Parse Document
- v5.2.38 and later
The Parse Document task is used to parse and chunk documents from various sources such as cloud storage (S3, GCS, Azure), Git repositories, and websites. It supports multiple file types, including Office documents, PDFs, HTML, images (via OCR), ZIP archives, and text files.
During execution, the task extracts text content from the specified location and converts it into Markdown format optimized for LLM processing. The Markdown format preserves headings, tables, lists, and other document structures, making it suitable for embedding generation, summarization, and semantic search workflows.
If the location of the document is not publicly available, you must create an appropriate integration with the required access keys or tokens. Integrate the following with Orkes Conductor, depending on your source:
Task parameters
Configure these parameters for the Parse Document task.
| Parameter | Description | Required/ Optional | ||||||||||||||||||||||||||
|---|---|---|---|---|---|---|---|---|---|---|---|---|---|---|---|---|---|---|---|---|---|---|---|---|---|---|---|---|
| inputParameters.integrationName | If the location of the document to be parsed is not publicly available, select the integration name of the Git Repository or Cloud Providers integrated with your Conductor cluster. Note: If you haven’t configured any integration on your Orkes Conductor cluster, go to the Integrations tab and configure the Git Repository or required Cloud Providers. | Optional. | ||||||||||||||||||||||||||
| inputParameters.url | The URL of the document or archive to parse. Examples for URL format:
| Required. | ||||||||||||||||||||||||||
| inputParameters.mediaType | The media type to parse. If omitted, the system automatically detects it. All documents are converted to Markdown. Supported values:
| Optional. | ||||||||||||||||||||||||||
| inputParameters.chunkSize | The maximum number of characters per chunk. Enter 0 for no chunking, or a value between 100 and 10,000 for semantic chunking. The default value is 0, where the entire document will be returned as a single markdown output. | Optional. |
The following are generic configuration parameters that can be applied to the task and are not specific to the Parse Document task.
Other generic parameters
Here are other parameters for configuring the task behavior.

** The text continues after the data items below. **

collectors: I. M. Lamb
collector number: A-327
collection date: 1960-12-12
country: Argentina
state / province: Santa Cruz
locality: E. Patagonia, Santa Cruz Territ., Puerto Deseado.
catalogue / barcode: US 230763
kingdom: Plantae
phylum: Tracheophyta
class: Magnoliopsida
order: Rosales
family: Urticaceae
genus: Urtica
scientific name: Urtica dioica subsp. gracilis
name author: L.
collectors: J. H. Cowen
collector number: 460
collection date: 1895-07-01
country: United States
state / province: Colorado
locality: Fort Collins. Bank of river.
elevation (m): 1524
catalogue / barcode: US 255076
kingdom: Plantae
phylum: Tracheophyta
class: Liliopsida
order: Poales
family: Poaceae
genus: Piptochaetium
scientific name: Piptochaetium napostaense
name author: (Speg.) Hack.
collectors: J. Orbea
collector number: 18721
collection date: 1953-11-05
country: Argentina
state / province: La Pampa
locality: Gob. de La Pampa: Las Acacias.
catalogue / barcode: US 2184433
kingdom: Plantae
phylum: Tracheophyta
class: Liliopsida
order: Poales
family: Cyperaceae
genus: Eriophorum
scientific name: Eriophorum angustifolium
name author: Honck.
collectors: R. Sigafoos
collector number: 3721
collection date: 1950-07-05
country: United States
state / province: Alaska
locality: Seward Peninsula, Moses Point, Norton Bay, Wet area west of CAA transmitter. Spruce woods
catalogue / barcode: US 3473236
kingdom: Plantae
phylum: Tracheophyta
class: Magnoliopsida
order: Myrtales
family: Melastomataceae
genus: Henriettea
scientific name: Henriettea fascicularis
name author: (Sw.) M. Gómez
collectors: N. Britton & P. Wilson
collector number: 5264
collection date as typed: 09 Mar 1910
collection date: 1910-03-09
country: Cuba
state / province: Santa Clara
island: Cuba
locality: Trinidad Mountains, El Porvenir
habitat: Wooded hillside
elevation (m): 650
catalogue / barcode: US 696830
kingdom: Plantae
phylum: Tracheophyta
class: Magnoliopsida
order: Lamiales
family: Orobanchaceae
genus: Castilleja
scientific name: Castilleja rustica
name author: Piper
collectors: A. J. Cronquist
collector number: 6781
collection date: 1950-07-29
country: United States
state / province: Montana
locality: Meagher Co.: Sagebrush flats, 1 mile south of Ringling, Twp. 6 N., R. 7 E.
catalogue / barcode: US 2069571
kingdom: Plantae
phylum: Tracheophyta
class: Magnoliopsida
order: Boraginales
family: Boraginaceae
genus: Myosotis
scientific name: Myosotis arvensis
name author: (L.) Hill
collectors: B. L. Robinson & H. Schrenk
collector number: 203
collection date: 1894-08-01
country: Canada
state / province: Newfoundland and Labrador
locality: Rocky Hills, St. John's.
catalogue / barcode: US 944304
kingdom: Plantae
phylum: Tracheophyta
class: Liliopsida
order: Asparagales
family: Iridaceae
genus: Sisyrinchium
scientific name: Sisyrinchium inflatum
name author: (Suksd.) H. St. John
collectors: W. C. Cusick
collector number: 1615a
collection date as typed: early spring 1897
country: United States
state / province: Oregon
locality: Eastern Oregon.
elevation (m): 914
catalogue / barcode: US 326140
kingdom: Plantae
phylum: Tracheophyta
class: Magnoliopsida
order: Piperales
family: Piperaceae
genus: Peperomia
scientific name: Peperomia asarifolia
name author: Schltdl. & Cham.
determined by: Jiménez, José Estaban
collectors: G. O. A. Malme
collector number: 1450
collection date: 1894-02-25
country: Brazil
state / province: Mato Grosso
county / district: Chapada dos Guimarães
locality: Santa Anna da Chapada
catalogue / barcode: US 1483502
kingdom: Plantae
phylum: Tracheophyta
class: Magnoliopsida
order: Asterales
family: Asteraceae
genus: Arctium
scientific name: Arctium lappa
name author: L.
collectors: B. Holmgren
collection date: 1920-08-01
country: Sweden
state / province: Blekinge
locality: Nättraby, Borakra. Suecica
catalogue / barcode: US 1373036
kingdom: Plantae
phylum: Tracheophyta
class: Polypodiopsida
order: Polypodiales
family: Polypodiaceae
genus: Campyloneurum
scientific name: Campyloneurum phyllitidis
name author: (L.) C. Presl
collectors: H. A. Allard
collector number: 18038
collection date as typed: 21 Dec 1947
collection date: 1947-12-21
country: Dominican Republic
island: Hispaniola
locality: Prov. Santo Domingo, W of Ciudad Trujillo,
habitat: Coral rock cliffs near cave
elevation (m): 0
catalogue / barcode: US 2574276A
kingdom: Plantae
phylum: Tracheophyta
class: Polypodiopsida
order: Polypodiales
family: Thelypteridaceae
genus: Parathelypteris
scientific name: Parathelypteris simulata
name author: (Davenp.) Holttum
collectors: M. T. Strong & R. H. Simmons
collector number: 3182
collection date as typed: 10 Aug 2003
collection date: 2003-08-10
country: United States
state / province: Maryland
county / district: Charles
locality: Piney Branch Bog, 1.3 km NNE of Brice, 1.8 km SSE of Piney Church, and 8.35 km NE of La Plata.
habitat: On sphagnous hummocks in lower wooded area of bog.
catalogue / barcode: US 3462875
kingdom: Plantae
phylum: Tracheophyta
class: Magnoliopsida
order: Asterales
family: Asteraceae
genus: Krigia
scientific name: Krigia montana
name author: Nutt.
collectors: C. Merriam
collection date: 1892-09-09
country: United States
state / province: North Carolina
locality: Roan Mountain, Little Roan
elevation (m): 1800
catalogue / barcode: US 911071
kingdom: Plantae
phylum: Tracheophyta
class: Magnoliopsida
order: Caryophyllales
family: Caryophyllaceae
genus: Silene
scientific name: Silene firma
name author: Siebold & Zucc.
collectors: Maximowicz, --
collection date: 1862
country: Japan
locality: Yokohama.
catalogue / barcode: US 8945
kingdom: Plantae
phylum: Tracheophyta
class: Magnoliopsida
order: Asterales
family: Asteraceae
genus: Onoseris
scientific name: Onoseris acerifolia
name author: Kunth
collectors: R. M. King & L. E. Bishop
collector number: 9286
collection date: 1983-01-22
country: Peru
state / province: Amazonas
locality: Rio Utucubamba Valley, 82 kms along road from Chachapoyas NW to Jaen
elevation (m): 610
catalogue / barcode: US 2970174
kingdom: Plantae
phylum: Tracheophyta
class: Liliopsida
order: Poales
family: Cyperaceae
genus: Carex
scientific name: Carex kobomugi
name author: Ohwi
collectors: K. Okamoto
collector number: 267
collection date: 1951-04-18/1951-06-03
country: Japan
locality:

| Parameter | Description | Required/ Optional |
|---|---|---|
| optional | Whether the task is optional. The default is false. If set to true, the workflow continues to the next task even if this task is in progress or fails. | Optional. |
Task configuration
This is the task configuration for a Parse Document task.
{
"name": "parse_document",
"taskReferenceName": "parse_document_ref",
"inputParameters":
{
"integrationName": "<YOUR-INTEGRATION-HERE>",
"url": "<DOCUMENT-URL>",
"mediaType": "auto",
"chunkSize": 1024
},
"type": "PARSE_DOCUMENT"
}
Task output
The Parse Document task will return the following parameters.
| Parameter | Description |
|---|---|
| result | Array of strings containing the parsed document text. Each element is one text segment; if chunkSize is 0, the array contains a single element with the full content. |
Adding a Parse Document task in UI
To add a Parse Document task:
- In your workflow, select the (+) icon and add a Parse Document task.
- (Optional) For non-public URLs, in Integration Name, select the integration already added to the cluster from where the documents are to be parsed.
- In Document URL, enter the document URL to be parsed.
- (Optional) In Media Type, select the document type. Use Auto-detect for automatically detecting based on the content and file extension.
- (Optional) In Chunking Configuration, enter the Chunk Size.

Examples
Here are some examples for using the Parse Document task.
Using Parse Document task
To illustrate the Parse Document task, the following workflow parses a publicly available PDF.
To create a workflow definition using Conductor UI:
- Go to Definitions > Workflow, from the left navigation menu on your Conductor cluster.
- Select + Define workflow.
- In the Code tab, paste the following code:
Workflow definition:
{
"name": "parse_document_example_pdf",
"description": "Parse a public PDF and return text segments",
"version": 1,
"schemaVersion": 2,
"tasks": [
{
"name": "parse_document",
"taskReferenceName": "pd",
"type": "PARSE_DOCUMENT",
"inputParameters": {
"url": "https://www.niti.gov.in/sites/default/files/2023-02/Annual-Report-2022-2023-English_06022023_compressed.pdf",
"mediaType": "application/pdf",
"chunkSize": 1000
}
}
]
}
- Select Save > Confirm.
Let’s execute the workflow using the Execute button.
When executed, the workflow fetches the PDF from the provided URL, extracts readable text content, and divides it into smaller text segments based on the specified chunkSize.
After successful execution, the Parse Document task produces the following output:

Each segment preserves the structure and order of the document, including section headers and line breaks. The extracted segments are returned in the result array and are ready for downstream processing, such as summarization, embedding generation, or indexing.